Tuesday, September 23, 2014

Commanding the Language Arts Common Core!



Meeting the Common Core can keep any teacher up nights. Am I teaching everything they need? How can I be sure they're getting it? Will they pass the test? Every teacher has asked these questions more than once over the last few years. Basically, there are 5 shifts that need to happen in every classroom. Fortunately, these shifts reflect the kind of teaching our students need in the 21st century. So how does that translante into our teaching? Below are the five shifts, and what they look like in the classroom.  (adapted from "Eye on Education" by Lauren Davis. For original article see: http://ped.state.nm.us/ped/ccdocuments/5thingsccss_davis.pdf)
Artwork from Ron Leishman Digital Toonage



1. Lead high-level, text based discussions: When students discuss a text as a group, start with questions grounded in the text. Opinions should come only after good text understanding. Teachers can start by discussing word choice, details and arguments given in the text. Make sure questions promote deeper thinking of the text.

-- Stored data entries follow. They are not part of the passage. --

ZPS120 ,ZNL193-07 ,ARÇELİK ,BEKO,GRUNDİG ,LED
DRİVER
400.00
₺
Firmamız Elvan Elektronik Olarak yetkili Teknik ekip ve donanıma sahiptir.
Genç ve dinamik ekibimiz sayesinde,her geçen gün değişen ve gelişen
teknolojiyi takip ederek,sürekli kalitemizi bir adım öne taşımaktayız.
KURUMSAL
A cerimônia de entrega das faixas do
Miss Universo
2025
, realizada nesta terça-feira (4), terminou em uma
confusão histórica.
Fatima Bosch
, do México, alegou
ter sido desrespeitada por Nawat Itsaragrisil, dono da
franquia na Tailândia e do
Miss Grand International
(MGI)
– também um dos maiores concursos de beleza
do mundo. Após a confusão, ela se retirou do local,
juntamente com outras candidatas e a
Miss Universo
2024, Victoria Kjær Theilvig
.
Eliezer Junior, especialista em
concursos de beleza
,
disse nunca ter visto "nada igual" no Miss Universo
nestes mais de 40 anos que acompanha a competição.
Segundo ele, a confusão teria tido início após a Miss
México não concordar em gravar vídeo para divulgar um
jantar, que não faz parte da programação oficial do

Many students will need to learn how to be good participants in this type of discussion. Before starting any text discussion go over the following goals for student discussion:
      a. speak at least three times
      b. Agree or disagree with someone, but use details to support your view
      c. Ask a question
      d. Keep an open mind…changing your opinion can show a willingness to learn.

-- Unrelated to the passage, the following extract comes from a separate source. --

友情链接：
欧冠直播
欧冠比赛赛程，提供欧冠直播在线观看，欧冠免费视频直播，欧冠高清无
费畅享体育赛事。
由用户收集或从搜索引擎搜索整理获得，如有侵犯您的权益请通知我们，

2. Focus on process, not just the content: The Common Core Standards stress the importance of student discovery. Of course they need content, but how students come to understanding is crucial. For example, students should not memorize a list of words and their meaning. Instead they should be given the opportunity to connect new vocabulary to their own lives. Use notebooks, blogs and opportunities in the classroom to incorporate new vocabulary organically.

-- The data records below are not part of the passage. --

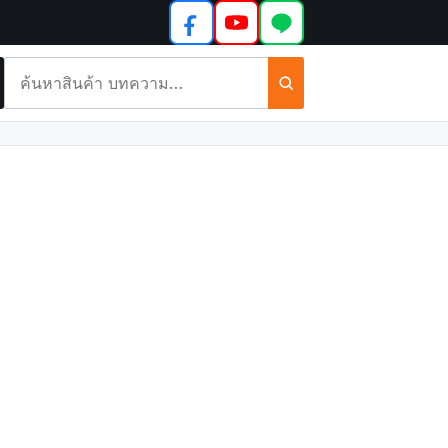
ค้นหา
สินค้า
และ
บทความ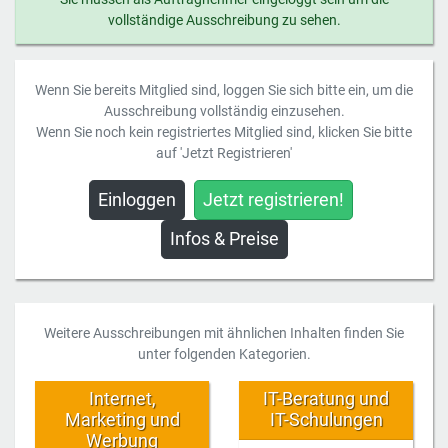
vollständige Ausschreibung zu sehen.
Wenn Sie bereits Mitglied sind, loggen Sie sich bitte ein, um die
Ausschreibung vollständig einzusehen.
Wenn Sie noch kein registriertes Mitglied sind, klicken Sie bitte
auf 'Jetzt Registrieren'
Einloggen
Jetzt registrieren!
Infos & Preise
Weitere Ausschreibungen mit ähnlichen Inhalten finden Sie
unter folgenden Kategorien.
Internet,
IT-Beratung und
Marketing und
IT-Schulungen
Werbung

When it comes to research, the Common Core stresses that students should have "extensive practice" in doing short purposeful research. As a result of repeated practice, students will understand the process of research and use it to become self-directed learners.

3. Create assignments for a real audience and with a real purpose: Students need experiences writing to real people with real concerns and ideas. The idea of "pretend you are writing to…" should be limited. For example, if there is a concern within the school (food, bell, recess etc.) discuss with students possible solutions, how to address the person being written too (you get more bees with honey than vinegar!), and how to construct a logical argument. These skills serve students as life-long skills, rather than simple writing assignments that do not have a real purpose.



4. Teach argument, not persuasion: The Common Core draws a distinction between persuasion and an argument. Persuasion appeals to the audience's self-interest, wants or emotions. An argument, on the other hand, uses logic and reason to support a view and change minds. It is also they type of writing needed in college. For example, instead of persuading the principal that students need a longer recess, they should construct an argument based on research that shows the effects of recess on students and their learning.

5. Increase text complexity: Research shows that our students have not had an opportunity to read enough complex texts. Don't rely just on the Lexiles or formulas you find. Use your own judgment. If you have a child that loves baseball, he or she will be willing to work through more complex text than on something he or she has no interest in. Look for balance. It shouldn't be so easy that it isn't challenging, or so hard that students give up.